━━━ Record set ━━━
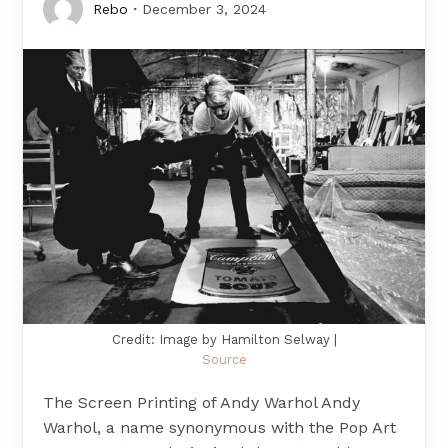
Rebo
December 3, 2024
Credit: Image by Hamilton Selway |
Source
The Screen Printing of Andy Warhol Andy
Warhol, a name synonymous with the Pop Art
━━━
━━━ Record set ━━━
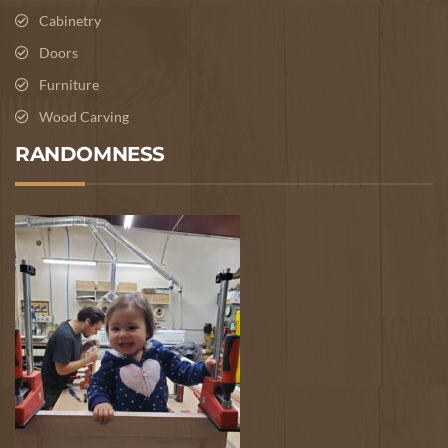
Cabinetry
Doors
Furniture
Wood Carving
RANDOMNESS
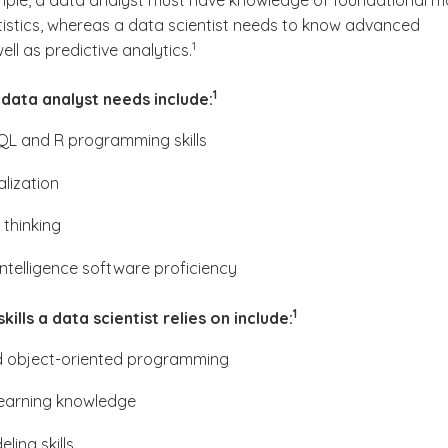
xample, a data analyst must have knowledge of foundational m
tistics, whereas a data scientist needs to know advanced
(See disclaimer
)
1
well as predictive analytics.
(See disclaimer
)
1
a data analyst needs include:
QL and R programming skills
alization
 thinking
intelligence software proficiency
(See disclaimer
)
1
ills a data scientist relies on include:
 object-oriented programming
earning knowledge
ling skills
━━━
**Problem details**
How many lines above contain the word "needs"? Answer with the number alone.

**Response to the exercise**
2